*GIVEN ENTRIES*
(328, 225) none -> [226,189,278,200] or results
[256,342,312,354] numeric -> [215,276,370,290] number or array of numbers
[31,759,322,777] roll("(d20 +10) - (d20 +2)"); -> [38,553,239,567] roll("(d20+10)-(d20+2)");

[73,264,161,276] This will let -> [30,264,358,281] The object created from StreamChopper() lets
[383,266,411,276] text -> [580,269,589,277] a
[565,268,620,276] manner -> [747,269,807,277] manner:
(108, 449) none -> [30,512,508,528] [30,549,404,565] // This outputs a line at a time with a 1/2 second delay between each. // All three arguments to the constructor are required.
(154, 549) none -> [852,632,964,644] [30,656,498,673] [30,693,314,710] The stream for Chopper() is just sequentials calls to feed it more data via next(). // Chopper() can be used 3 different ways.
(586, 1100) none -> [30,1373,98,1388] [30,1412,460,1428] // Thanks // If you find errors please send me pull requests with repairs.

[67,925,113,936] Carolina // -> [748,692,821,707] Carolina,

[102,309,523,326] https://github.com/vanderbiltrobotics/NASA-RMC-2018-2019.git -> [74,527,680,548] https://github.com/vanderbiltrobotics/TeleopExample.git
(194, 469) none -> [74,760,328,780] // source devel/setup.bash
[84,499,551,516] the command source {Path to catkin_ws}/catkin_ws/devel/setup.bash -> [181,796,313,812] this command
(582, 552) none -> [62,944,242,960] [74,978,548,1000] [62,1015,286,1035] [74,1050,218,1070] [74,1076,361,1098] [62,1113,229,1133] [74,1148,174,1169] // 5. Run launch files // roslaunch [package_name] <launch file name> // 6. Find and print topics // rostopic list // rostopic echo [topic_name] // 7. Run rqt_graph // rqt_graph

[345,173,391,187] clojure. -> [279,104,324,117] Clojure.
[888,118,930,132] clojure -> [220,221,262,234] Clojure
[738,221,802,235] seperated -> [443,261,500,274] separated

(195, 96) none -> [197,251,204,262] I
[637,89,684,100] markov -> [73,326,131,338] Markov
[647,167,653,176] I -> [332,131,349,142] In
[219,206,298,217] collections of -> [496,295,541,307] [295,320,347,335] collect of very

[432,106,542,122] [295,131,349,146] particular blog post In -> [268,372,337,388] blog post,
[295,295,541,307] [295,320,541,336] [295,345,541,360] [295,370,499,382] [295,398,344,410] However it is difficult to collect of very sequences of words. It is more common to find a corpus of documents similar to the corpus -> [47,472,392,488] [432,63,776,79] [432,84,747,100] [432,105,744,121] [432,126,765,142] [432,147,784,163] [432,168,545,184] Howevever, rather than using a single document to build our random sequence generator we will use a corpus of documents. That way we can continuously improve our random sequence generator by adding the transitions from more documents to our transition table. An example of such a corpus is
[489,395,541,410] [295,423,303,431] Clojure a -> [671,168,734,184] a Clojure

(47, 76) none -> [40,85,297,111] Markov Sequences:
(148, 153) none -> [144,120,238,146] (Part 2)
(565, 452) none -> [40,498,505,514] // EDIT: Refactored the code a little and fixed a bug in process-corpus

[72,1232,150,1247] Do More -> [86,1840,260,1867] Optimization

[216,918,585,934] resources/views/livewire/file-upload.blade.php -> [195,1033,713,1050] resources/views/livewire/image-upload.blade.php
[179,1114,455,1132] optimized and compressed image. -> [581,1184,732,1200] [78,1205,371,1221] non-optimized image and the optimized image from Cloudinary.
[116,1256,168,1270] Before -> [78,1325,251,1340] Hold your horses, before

*YOUR OBJECTIVE*
Take the lines from the first line of the records through the line holding "(194, 469) none", both included, and please reproduce them exactly with nothing added.

*ANSWER TO THE PROBLEM*
(328, 225) none -> [226,189,278,200] or results
[256,342,312,354] numeric -> [215,276,370,290] number or array of numbers
[31,759,322,777] roll("(d20 +10) - (d20 +2)"); -> [38,553,239,567] roll("(d20+10)-(d20+2)");

[73,264,161,276] This will let -> [30,264,358,281] The object created from StreamChopper() lets
[383,266,411,276] text -> [580,269,589,277] a
[565,268,620,276] manner -> [747,269,807,277] manner:
(108, 449) none -> [30,512,508,528] [30,549,404,565] // This outputs a line at a time with a 1/2 second delay between each. // All three arguments to the constructor are required.
(154, 549) none -> [852,632,964,644] [30,656,498,673] [30,693,314,710] The stream for Chopper() is just sequentials calls to feed it more data via next(). // Chopper() can be used 3 different ways.
(586, 1100) none -> [30,1373,98,1388] [30,1412,460,1428] // Thanks // If you find errors please send me pull requests with repairs.

[67,925,113,936] Carolina // -> [748,692,821,707] Carolina,

[102,309,523,326] https://github.com/vanderbiltrobotics/NASA-RMC-2018-2019.git -> [74,527,680,548] https://github.com/vanderbiltrobotics/TeleopExample.git
(194, 469) none -> [74,760,328,780] // source devel/setup.bash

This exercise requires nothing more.